Mental health professionals in Hampshire and Southampton found women were not getting advice, support and information early enough during pregnancy, resulting in crisis admissions to a specialist mental health unit.
Mental health nurses, nursery nurses, psychologists, psychiatrists and social workers in Hampshire and Southampton.
Local clinicians established a referral, advice, information and treatment service for women severely mentally ill during pregnancy or with a history of mental illness. Women are offered face-to-face assessment, information leaflets and group support. There is also a 24/7 telephone advice line for women and healthcare professionals. Primary care staff and midwives received training to help run antenatal and postnatal depression groups in children’s centres and GP practices, which are normal, non-stigmatising healthcare settings.
The team measured patient and referrer satisfaction. Feedback questionnaires were given to women, their partners and other professionals. Their responses identified where improvements could be made.
Patients views helped to design and pilot a national perinatal Patient Rated Outcome and Experience Measure (PROEM). The pilot results are being reviewed to enable changes in the perinatal PROEMs with a view to benchmarking of perinatal services nationally.

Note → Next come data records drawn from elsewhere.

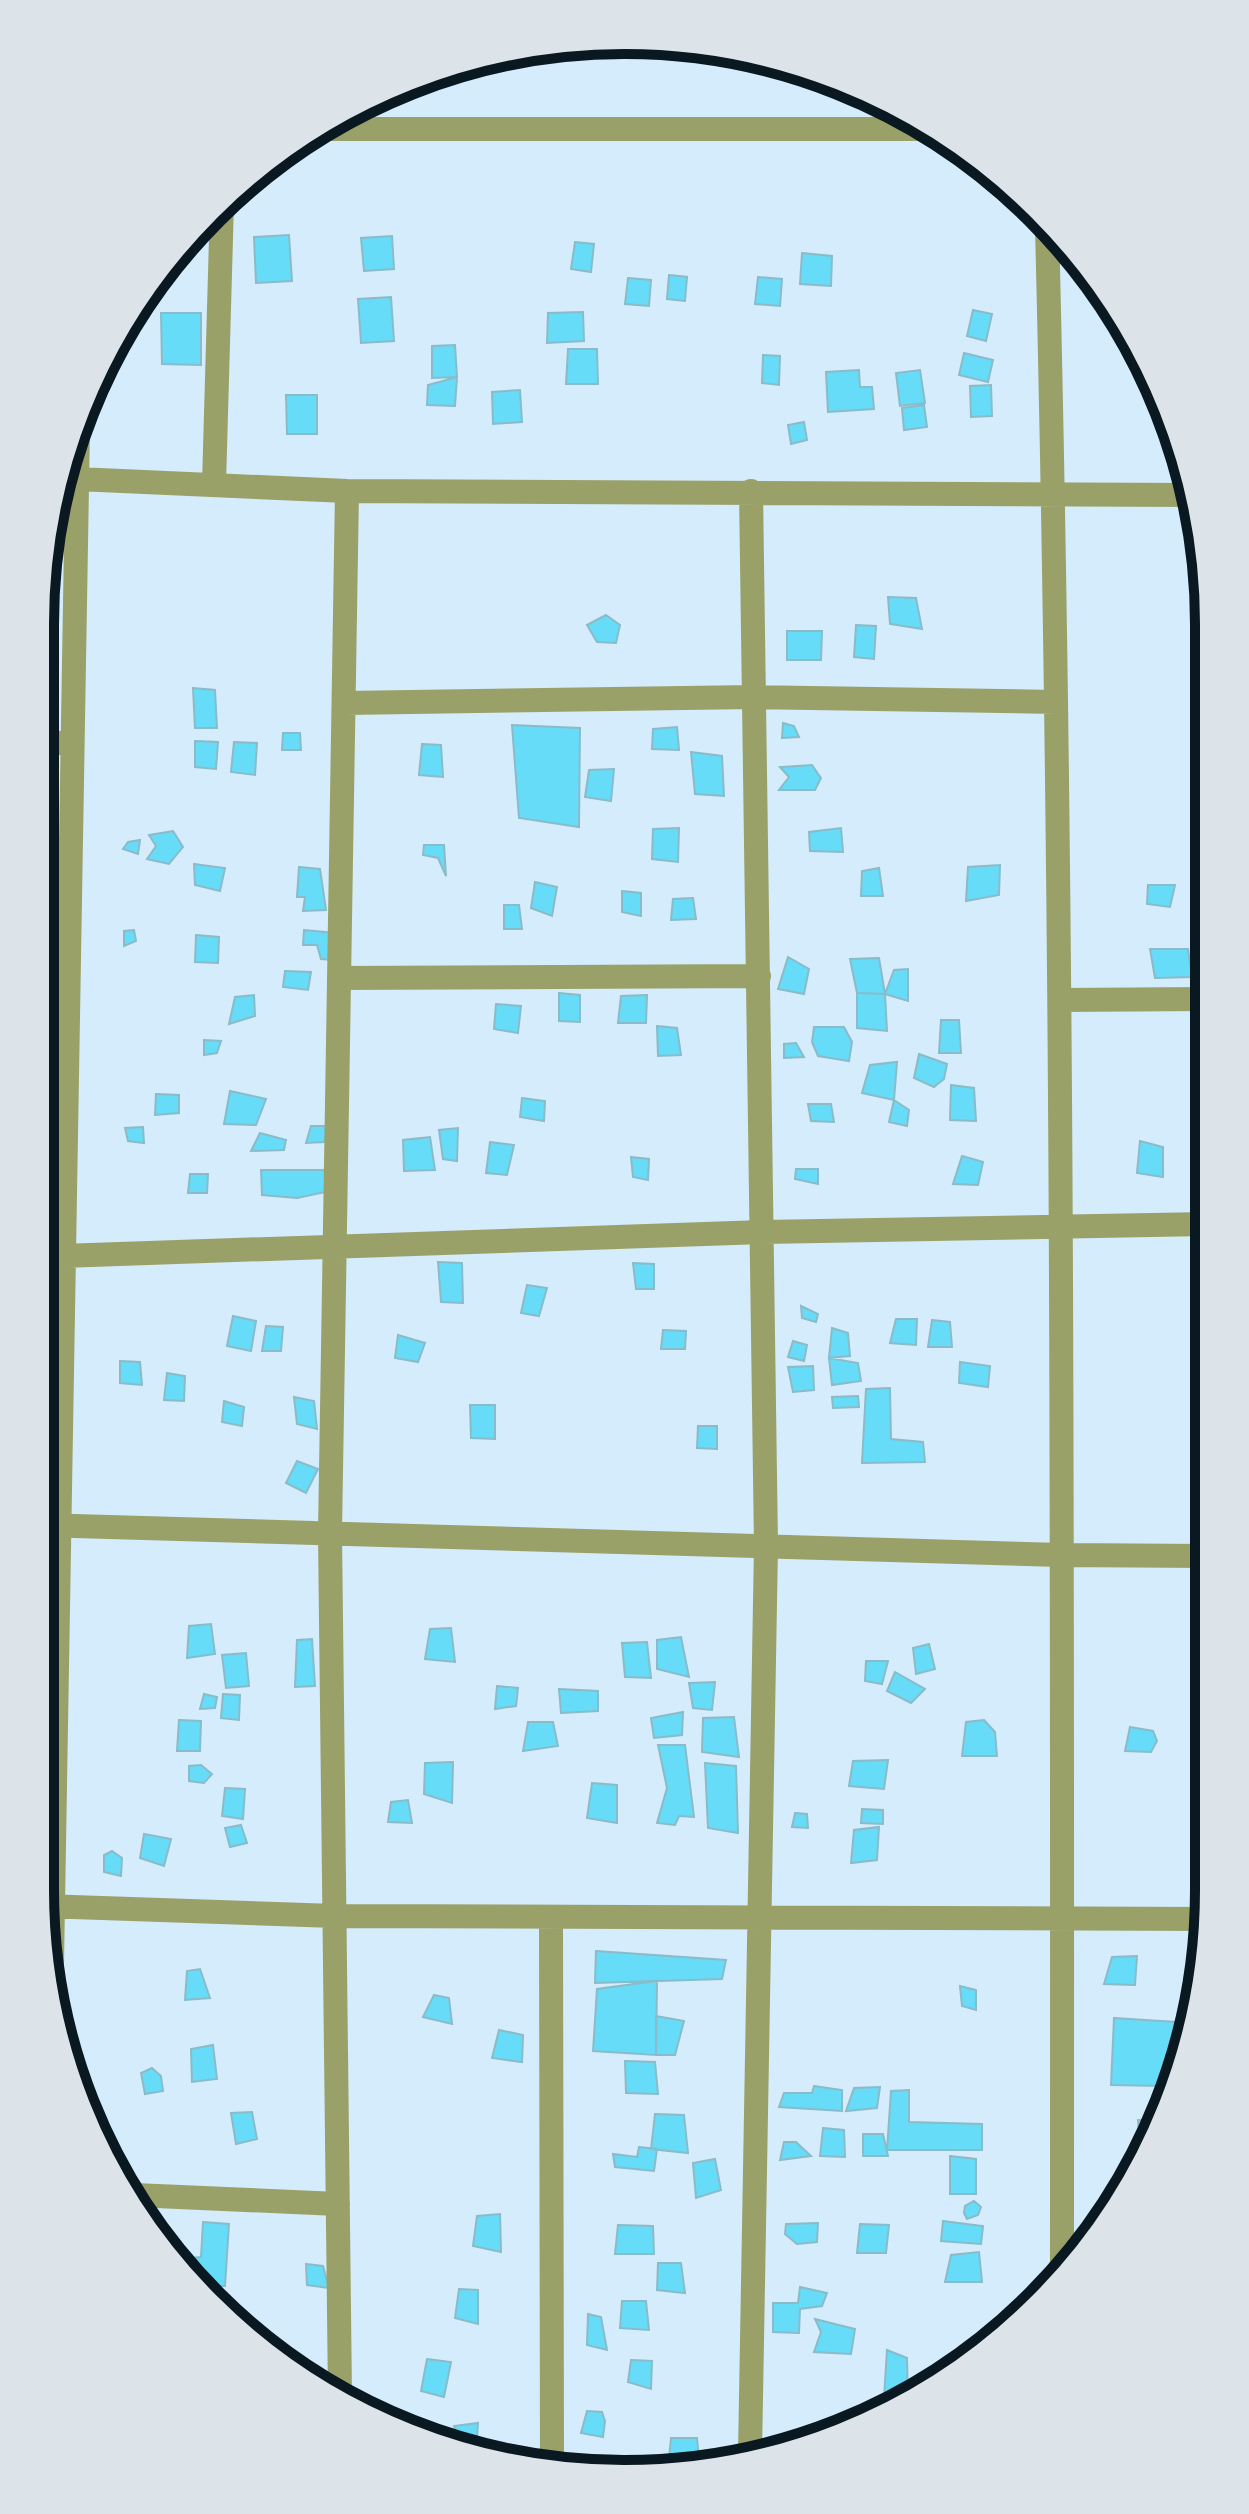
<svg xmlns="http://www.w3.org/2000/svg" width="1249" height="2514" font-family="'Titillium Web',sans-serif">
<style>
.building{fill:#66dcf8;stroke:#8abbc8;stroke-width:2}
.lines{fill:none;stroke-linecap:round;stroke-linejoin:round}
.minor{stroke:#99a168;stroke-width:24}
.rim{fill:none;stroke:#091821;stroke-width:10}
</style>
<rect width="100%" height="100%" fill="#d4ecfb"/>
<path class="building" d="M 289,235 L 292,281 L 256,283 L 254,237 Z
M 392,236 L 394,269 L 364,271 L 361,238 Z
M 575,242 L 594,244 L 591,272 L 571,269 Z
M 178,251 L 177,270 L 160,270 L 161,269 Z
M 802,253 L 832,256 L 831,286 L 800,284 Z
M 669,275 L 687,277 L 685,301 L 667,299 Z
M 758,277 L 782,279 L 780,306 L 755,304 Z
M 628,278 L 651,280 L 649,306 L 625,304 Z
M 391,297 L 394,341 L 361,343 L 358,299 Z
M 973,310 L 992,314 L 986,341 L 967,336 Z
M 583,312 L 584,341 L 547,343 L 548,313 Z
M 161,313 L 201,313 L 201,365 L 162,364 Z
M 455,345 L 457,377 L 432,378 L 432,346 Z
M 568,349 L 597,349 L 598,384 L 566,384 Z
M 964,353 L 993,360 L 988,382 L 959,375 Z
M 763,355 L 780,356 L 779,385 L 762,383 Z
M 859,370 L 860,387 L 872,387 L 874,409 L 828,412 L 826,372 Z
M 920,370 L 925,403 L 900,406 L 896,373 Z
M 457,377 L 455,406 L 427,405 L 428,385 Z
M 991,385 L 992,416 L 971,417 L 970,386 Z
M 520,390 L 522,422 L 493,424 L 492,392 Z
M 286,395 L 317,395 L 317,434 L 287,434 Z
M 924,405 L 927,427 L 904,430 L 902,408 Z
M 1164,409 L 1178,436 L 1179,441 L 1165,441 Z
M 804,422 L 807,440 L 791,444 L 788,425 Z
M 1197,550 L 1204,550 L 1204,577 L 1197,578 Z
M 888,597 L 916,598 L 922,629 L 890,624 Z
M 606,615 L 620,625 L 616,643 L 597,642 L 587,625 Z
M 856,625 L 876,626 L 874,659 L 854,657 Z
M 787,631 L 822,631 L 821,660 L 787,660 Z
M 1196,652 L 1204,653 L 1204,685 L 1197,685 Z
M 193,688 L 215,690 L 217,728 L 195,728 Z
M 1196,715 L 1205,716 L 1205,742 L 1198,741 Z
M 783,723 L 794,726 L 799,737 L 782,738 Z
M 512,725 L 580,728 L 579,827 L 519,818 Z
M 677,727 L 679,750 L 652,749 L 653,729 Z
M 283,733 L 300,733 L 301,750 L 282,750 Z
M 195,741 L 218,742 L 216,769 L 195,767 Z
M 234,742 L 257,743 L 255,775 L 231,772 Z
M 422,744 L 441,745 L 443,777 L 419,775 Z
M 691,752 L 722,756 L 724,796 L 695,794 Z
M 812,765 L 821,778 L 815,790 L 779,790 L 789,777 L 780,767 Z
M 614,769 L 611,801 L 585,797 L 589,770 Z
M 1195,819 L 1205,820 L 1205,841 L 1195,839 Z
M 679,828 L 678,862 L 652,859 L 653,829 Z
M 841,828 L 843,852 L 810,851 L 809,832 Z
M 173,831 L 183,847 L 169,864 L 147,859 L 156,846 L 149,835 Z
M 140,840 L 138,854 L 123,849 L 128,842 Z
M 424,845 L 444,845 L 446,876 L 438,858 L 423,855 Z
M 194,864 L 225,868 L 220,891 L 195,885 Z
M 1000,865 L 999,895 L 966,901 L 968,867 Z
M 299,867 L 320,869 L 326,910 L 303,911 L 305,897 L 297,897 Z
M 879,868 L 883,896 L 861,896 L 862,871 Z
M 535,882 L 557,887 L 552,916 L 531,908 Z
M 1148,885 L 1175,885 L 1170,907 L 1147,904 Z
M 622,891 L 641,893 L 641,916 L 622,912 Z
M 693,898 L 696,919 L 671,920 L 673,899 Z
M 504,905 L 519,905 L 522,929 L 504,929 Z
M 134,930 L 136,941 L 124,946 L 124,931 Z
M 304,930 L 335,933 L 333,960 L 321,959 L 317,945 L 303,945 Z
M 196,935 L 219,937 L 218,963 L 195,962 Z
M 1150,949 L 1188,949 L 1192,977 L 1155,978 Z
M 788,957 L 809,969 L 804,994 L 778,989 Z
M 879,958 L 885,994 L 857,993 L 850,959 Z
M 908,969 L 908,1001 L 885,994 L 894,970 Z
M 285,971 L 311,972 L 308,990 L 283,987 Z
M 559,993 L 580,995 L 580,1022 L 559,1021 Z
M 857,993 L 885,994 L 887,1031 L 857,1028 Z
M 254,995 L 255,1016 L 229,1024 L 235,997 Z
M 647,995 L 646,1023 L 618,1023 L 621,996 Z
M 496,1004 L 521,1006 L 518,1033 L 494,1029 Z
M 941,1020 L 959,1020 L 961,1053 L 939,1053 Z
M 657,1026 L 677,1028 L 681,1055 L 658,1056 Z
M 814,1027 L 844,1027 L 852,1042 L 849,1061 L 818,1056 L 812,1042 Z
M 204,1040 L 221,1041 L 217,1053 L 204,1055 Z
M 796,1043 L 804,1057 L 784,1058 L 784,1044 Z
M 919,1054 L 947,1064 L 944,1079 L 934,1087 L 914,1078 Z
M 897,1062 L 894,1100 L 862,1093 L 870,1065 Z
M 951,1085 L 974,1088 L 976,1121 L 950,1120 Z
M 230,1091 L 266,1099 L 256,1125 L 224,1124 Z
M 156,1094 L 179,1095 L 179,1113 L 155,1115 Z
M 522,1098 L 545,1101 L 544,1121 L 520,1117 Z
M 894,1100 L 909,1110 L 907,1126 L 889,1122 Z
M 808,1104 L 831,1104 L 834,1122 L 811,1121 Z
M 311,1126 L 326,1126 L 325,1142 L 306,1143 Z
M 143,1127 L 144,1143 L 128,1141 L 125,1128 Z
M 458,1128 L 457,1161 L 443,1159 L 439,1130 Z
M 260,1133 L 286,1140 L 284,1150 L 251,1151 Z
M 430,1137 L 435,1170 L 404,1171 L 403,1140 Z
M 1140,1141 L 1163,1147 L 1163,1177 L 1137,1173 Z
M 490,1142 L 514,1145 L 507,1175 L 486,1173 Z
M 962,1156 L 983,1162 L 978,1185 L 953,1184 Z
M 631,1157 L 649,1159 L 648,1180 L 633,1177 Z
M 796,1169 L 818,1169 L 818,1184 L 795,1179 Z
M 261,1170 L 325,1170 L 330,1191 L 297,1198 L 262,1195 Z
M 190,1174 L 208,1174 L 207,1193 L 188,1193 Z
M 438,1262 L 462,1263 L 463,1303 L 441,1302 Z
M 633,1263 L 654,1264 L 654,1289 L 636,1289 Z
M 527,1285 L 547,1288 L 539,1316 L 521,1313 Z
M 801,1306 L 818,1314 L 816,1322 L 802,1318 Z
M 233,1316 L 256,1321 L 251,1351 L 227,1346 Z
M 896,1319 L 917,1319 L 916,1345 L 890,1343 Z
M 932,1320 L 950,1322 L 952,1347 L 928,1347 Z
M 266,1326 L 283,1327 L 281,1351 L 262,1351 Z
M 832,1328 L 848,1333 L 850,1356 L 829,1358 Z
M 663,1330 L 686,1331 L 685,1349 L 661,1349 Z
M 398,1335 L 425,1343 L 418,1362 L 395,1358 Z
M 793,1341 L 807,1345 L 804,1361 L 788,1357 Z
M 829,1358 L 858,1363 L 861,1381 L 832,1385 Z
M 120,1361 L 140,1362 L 142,1385 L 120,1383 Z
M 960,1362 L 990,1366 L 988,1387 L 959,1383 Z
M 813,1366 L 814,1390 L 793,1392 L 788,1367 Z
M 167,1373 L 185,1376 L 184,1401 L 164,1400 Z
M 890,1388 L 891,1439 L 923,1442 L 925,1462 L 862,1463 L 866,1389 Z
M 858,1396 L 859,1407 L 833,1408 L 832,1397 Z
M 294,1397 L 314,1401 L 317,1429 L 297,1424 Z
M 224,1401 L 244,1407 L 242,1426 L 222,1422 Z
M 470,1405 L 495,1405 L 495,1439 L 471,1438 Z
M 698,1426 L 717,1426 L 717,1449 L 697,1448 Z
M 297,1461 L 318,1469 L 306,1493 L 286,1483 Z
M 211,1624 L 215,1654 L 187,1658 L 189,1626 Z
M 451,1628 L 455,1662 L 425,1659 L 430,1629 Z
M 681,1637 L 689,1677 L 657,1669 L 657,1640 Z
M 312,1639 L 315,1686 L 295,1687 L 297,1640 Z
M 647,1642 L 651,1678 L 625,1677 L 622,1643 Z
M 929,1644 L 935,1669 L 916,1674 L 913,1648 Z
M 246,1653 L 249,1686 L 226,1688 L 222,1655 Z
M 866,1661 L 888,1661 L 882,1684 L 865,1681 Z
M 895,1672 L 925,1689 L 911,1703 L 887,1691 Z
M 715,1682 L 712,1710 L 693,1708 L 689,1683 Z
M 497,1686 L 518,1688 L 516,1706 L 495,1709 Z
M 559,1689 L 598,1691 L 598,1711 L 561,1713 Z
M 204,1694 L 217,1697 L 215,1708 L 200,1709 Z
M 223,1694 L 240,1695 L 239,1720 L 221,1718 Z
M 683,1712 L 682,1735 L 654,1738 L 651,1718 Z
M 734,1717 L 739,1757 L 702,1752 L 703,1718 Z
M 179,1720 L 201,1721 L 200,1751 L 177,1751 Z
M 984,1720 L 995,1732 L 997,1756 L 962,1756 L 966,1722 Z
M 528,1722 L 553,1722 L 558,1746 L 523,1751 Z
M 1130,1727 L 1153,1731 L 1157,1741 L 1151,1752 L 1125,1751 Z
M 658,1745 L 685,1745 L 694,1817 L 679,1816 L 675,1825 L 657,1823 L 667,1788 Z
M 888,1760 L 884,1789 L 849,1786 L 853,1761 Z
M 453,1762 L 452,1803 L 424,1794 L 425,1763 Z
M 705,1763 L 736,1766 L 738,1833 L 708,1828 Z
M 201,1765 L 212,1774 L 204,1783 L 189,1781 L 189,1766 Z
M 592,1783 L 617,1785 L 617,1823 L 587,1818 Z
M 225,1788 L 245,1789 L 243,1819 L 222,1816 Z
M 408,1800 L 412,1823 L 388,1822 L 391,1802 Z
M 862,1809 L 883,1810 L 883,1824 L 861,1823 Z
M 795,1813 L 807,1814 L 808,1828 L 792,1827 Z
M 241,1825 L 247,1843 L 230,1847 L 225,1828 Z
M 879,1827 L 877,1860 L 851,1863 L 854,1830 Z
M 144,1834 L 171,1839 L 164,1866 L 140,1858 Z
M 112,1851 L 122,1858 L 121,1876 L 104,1872 L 104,1855 Z
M 596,1951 L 726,1960 L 722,1979 L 595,1983 Z
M 1137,1956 L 1135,1985 L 1104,1984 L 1112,1957 Z
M 200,1969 L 210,1998 L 185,2000 L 187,1971 Z
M 657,1981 L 656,2055 L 593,2051 L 597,1989 Z
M 960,1986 L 976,1990 L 976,2010 L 962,2006 Z
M 434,1995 L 449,1998 L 452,2024 L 423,2017 Z
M 656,2016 L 684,2021 L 675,2055 L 656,2055 Z
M 1114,2018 L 1192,2023 L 1189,2040 L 1180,2064 L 1163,2062 L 1162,2086 L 1111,2085 Z
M 499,2030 L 523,2035 L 522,2062 L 492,2058 Z
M 213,2045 L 217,2079 L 192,2082 L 191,2049 Z
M 625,2061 L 655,2062 L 658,2094 L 626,2093 Z
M 152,2068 L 161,2076 L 163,2091 L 145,2094 L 141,2073 Z
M 814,2086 L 842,2090 L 842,2111 L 779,2107 L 784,2093 L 812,2093 Z
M 880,2087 L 877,2108 L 846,2111 L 854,2088 Z
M 909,2090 L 909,2122 L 982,2124 L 982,2150 L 887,2150 L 891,2091 Z
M 252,2112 L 257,2139 L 236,2144 L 231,2113 Z
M 655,2114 L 684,2115 L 688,2153 L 651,2149 Z
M 1138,2120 L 1158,2122 L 1148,2149 L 1140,2148 Z
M 823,2128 L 844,2130 L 845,2157 L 820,2156 Z
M 863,2134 L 883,2134 L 888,2156 L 863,2156 Z
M 784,2142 L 796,2142 L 811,2156 L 780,2160 Z
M 639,2147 L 657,2149 L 654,2171 L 615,2167 L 613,2154 L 637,2157 Z
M 950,2156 L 976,2159 L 976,2194 L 950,2194 Z
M 715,2159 L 721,2190 L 696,2198 L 693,2163 Z
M 974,2201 L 981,2207 L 978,2215 L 967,2219 L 964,2213 L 965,2206 Z
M 144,2214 L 158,2214 L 154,2232 Z
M 500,2214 L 501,2252 L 473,2246 L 477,2216 Z
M 943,2221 L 983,2226 L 981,2244 L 941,2241 Z
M 203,2222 L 229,2224 L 225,2286 L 204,2286 L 191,2273 L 191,2258 L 201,2257 Z
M 818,2223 L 817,2242 L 797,2244 L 785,2234 L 786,2224 Z
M 860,2224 L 889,2225 L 886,2253 L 857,2253 Z
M 618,2225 L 653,2226 L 654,2254 L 615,2254 Z
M 979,2252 L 982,2282 L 945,2282 L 951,2255 Z
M 658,2263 L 681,2263 L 685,2293 L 657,2290 Z
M 306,2264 L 323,2266 L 329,2288 L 307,2285 Z
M 800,2287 L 827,2293 L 822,2306 L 800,2309 L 799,2333 L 773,2332 L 773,2303 L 798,2303 Z
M 459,2289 L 478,2290 L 478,2324 L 455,2318 Z
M 622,2301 L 646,2301 L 649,2330 L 620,2328 Z
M 588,2314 L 601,2317 L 607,2350 L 587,2345 Z
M 815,2319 L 855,2329 L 851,2354 L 814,2352 L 821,2332 Z
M 887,2350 L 907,2358 L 908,2396 L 883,2414 Z
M 427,2359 L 451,2362 L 444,2397 L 421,2391 Z
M 631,2360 L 652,2361 L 651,2389 L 628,2382 Z
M 587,2411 L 602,2412 L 605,2421 L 603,2437 L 581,2433 Z
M 478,2423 L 476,2452 L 455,2446 L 459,2441 L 454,2426 Z
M 671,2438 L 697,2438 L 700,2469 L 668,2468 Z"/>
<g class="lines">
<path class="minor" d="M 318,129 L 926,129
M 1047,227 C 1064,908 1062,1588 1062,2268
M 77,479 L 347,491 L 1192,495
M 214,484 L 222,203
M 345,703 L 754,697 L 1056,702
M 41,743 L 71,743
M 340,978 L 759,976
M 1060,1000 L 1205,999
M 62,1256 L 763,1232 L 1206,1224
M 40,1525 L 1061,1555 L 1207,1556
M 43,1906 L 335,1916 L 1208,1919
M 551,1918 L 552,2464
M 52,1963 L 78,426
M 134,2195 L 338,2204
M 340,2397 L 330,1533 L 347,491
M 750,2454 L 766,1546 L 751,491"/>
</g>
<path d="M0 0H1249V2514H0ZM624 54H625A570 570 0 0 1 1195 624V1890A570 570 0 0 1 625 2460H624A570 570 0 0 1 54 1890V624A570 570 0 0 1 624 54Z" fill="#dce4ea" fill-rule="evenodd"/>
<path class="rim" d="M624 54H625A570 570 0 0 1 1195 624V1890A570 570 0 0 1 625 2460H624A570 570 0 0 1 54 1890V624A570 570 0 0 1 624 54Z"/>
</svg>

Co-produced Wellness recovery action plans (WRAP) were developed for mothers and their babies.
Occupied bed days across Hampshire reduced, from 98 per 1,000 births in 2011, to 75 per 1,000 in 2012. Patient and referrer satisfaction improved significantly. The service received an ‘Outstanding’ rating from the Care Quality Commission.
Team building, collaboration and peer support is essential to encourage quality improvement and reflective practice.